Firth, Sir Charles Harding

Scope and Content

The collection contains notes by Sir Charles Firth, c 1886-1910. They concern chiefly the foreign relations of Great Britain with various European powers including Holland, Germany, Italy, Austria-Hungary and Spain from the sixteenth to the twentieth centuries.

Administrative / Biographical History

Charles Harding Firth was born in Sheffield on 16 March 1857. He received his education from Clifton College, New College, Oxford and Balliol College, Oxford where he graduated with a degree in Modern History in 1878. After lecturing for a period at his uncle's foundation, Firth College, he moved to Oxford in 1883. He was a history lecturer at Pembroke College, from 1883 to 1893, Ford's lecturer 1900-1901, in 1902 he became a research fellow at All Souls and he was Regius Professor of Modern History from 1904 to 1925. He was one of a group of historians who established the English Historical Review in 1886. He served as president of the Royal Historical Society from 1913-1917 and twice as president of the Historical Association, 1906-1910, and 1918-1920.

Firth received honorary degrees from the Universities of Aberdeen, Durham, Cambridge, Sheffield, Manchester and Oxford.
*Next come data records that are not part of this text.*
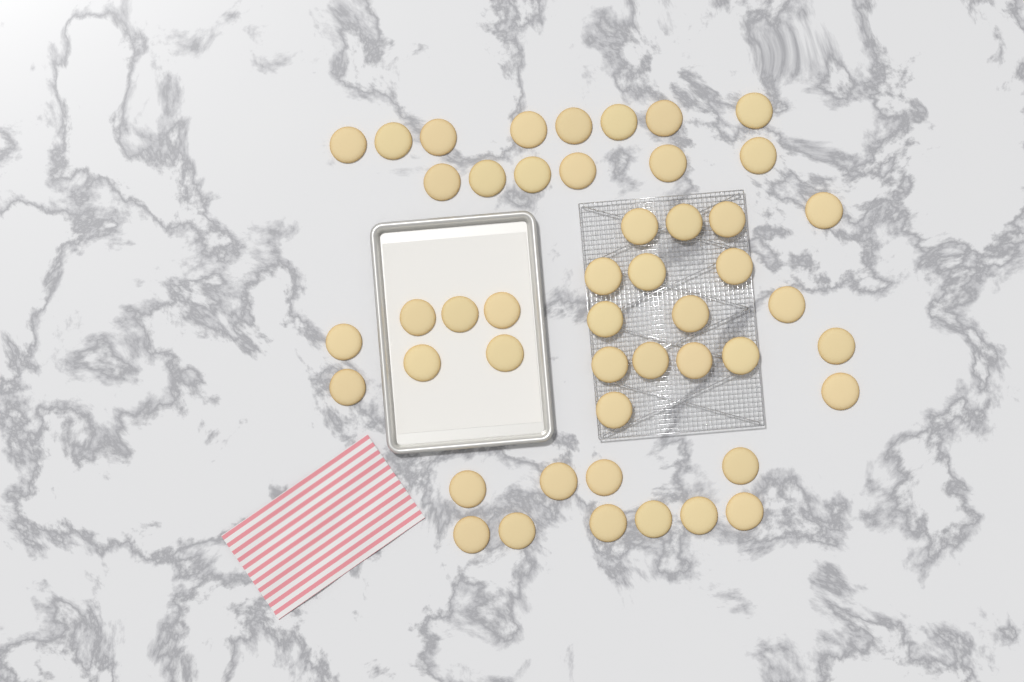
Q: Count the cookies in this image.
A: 48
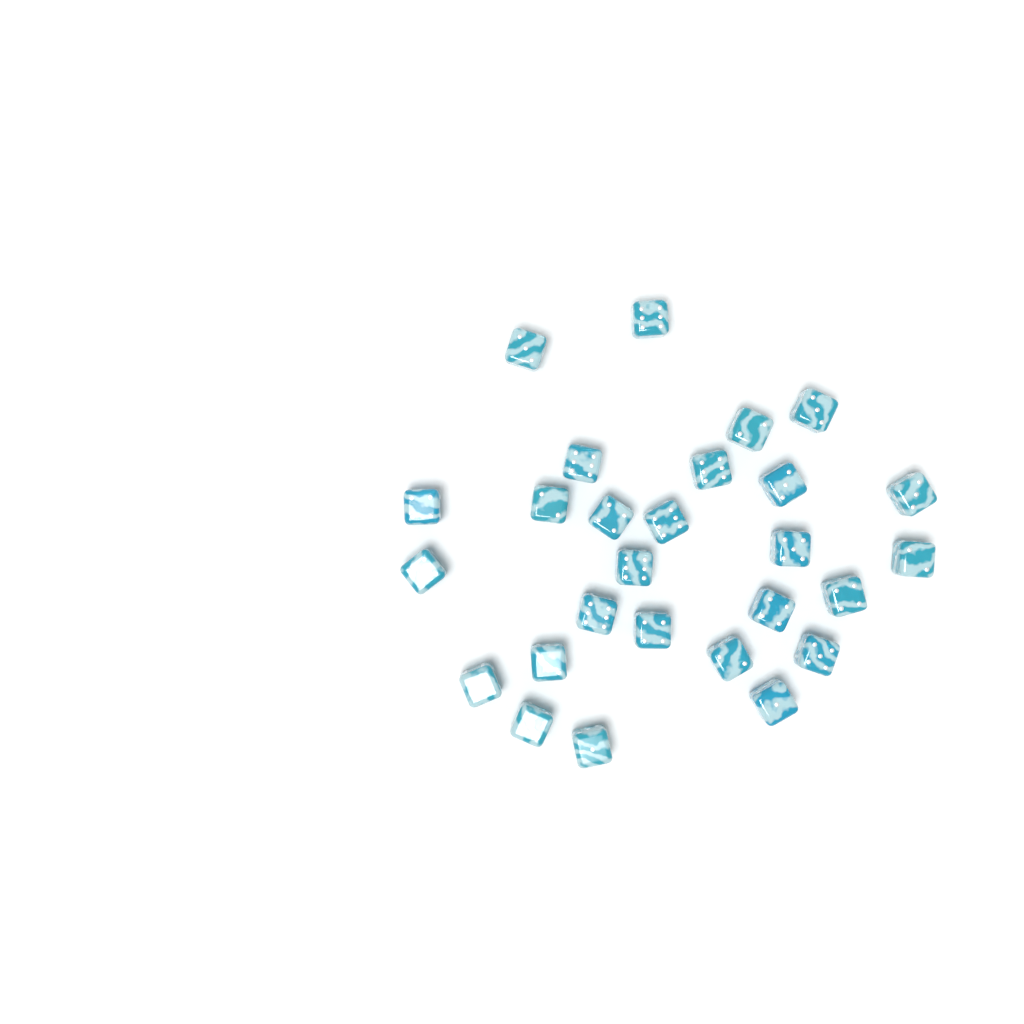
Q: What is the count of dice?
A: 27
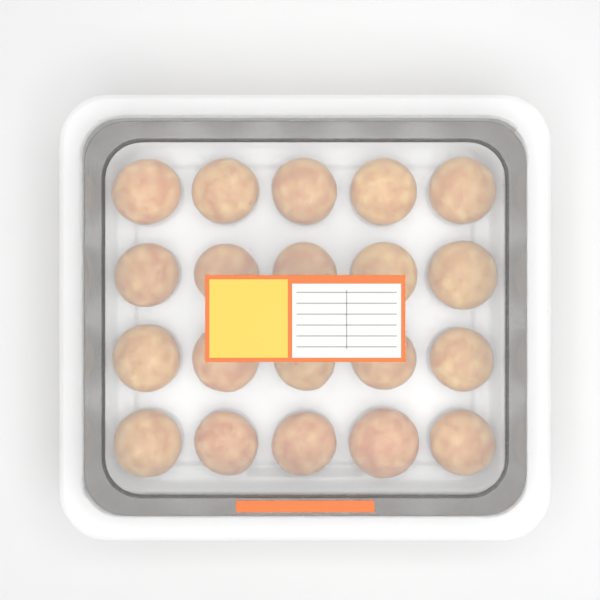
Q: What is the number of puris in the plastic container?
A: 20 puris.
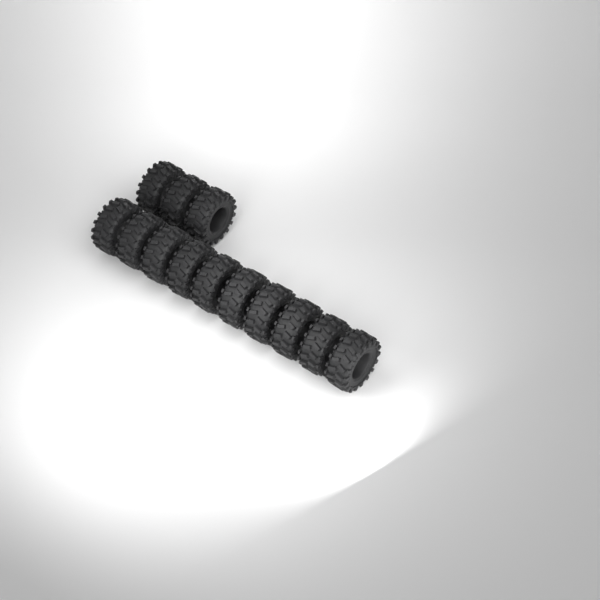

He was given a knighthood in 1922. Firth's areas of historical interest included the military, travel, colonisation and Oliver Cromwell. Firth's works include, the Life of William Cavendish, Duke of Newcastle , 1886, Oliver Cromwell 1900 and The House of Lords During the Civil War , 1910.

Access Information

Access to the items in the collection is unrestricted for the purpose of private study and personal research within the controlled environment and restrictions of the Library's Palaeography Room Uncatalogued material may not be seen. Please contact the University Archivist for details.

Other Finding Aids

Catalogue of Manuscripts by the Institute of Historical Research

Archivist's Note

Separated Material

The Bodleian Library, Oxford University, holds historical papers (Ref: MSS Firth); Liverpool University has letters and lecture notebooks, [1890]; Reading University Library contains notes relating to the Battle of Edgehill, [1900] (Ref: MS 118); Worcester College Library, Oxford University, holds notes on the Clarke Papers (Ref: CCXIV); Cambridge University Library contains letters to John Emerich Edward Dalberg Acton, 1st Baron Acton, 1896-1900 (Ref: Add MSS 6443, 8119, 8123); Sheffield University Library holds letters to William Albert Samuel Hewins; the British Library, London, has correspondence with Macmillans, 1909-1922 (Ref: Add MS 55080); the National Library of Scotland, Edinburgh, contains letters to David Nichol Smith, 1909-1936 (Ref: MS 19601).

Conditions Governing Use

Copies may be made, subject to the condition of the original. Copying must be undertaken by the Palaeography Room staff, who will need a minimum of 24 hours to process requests.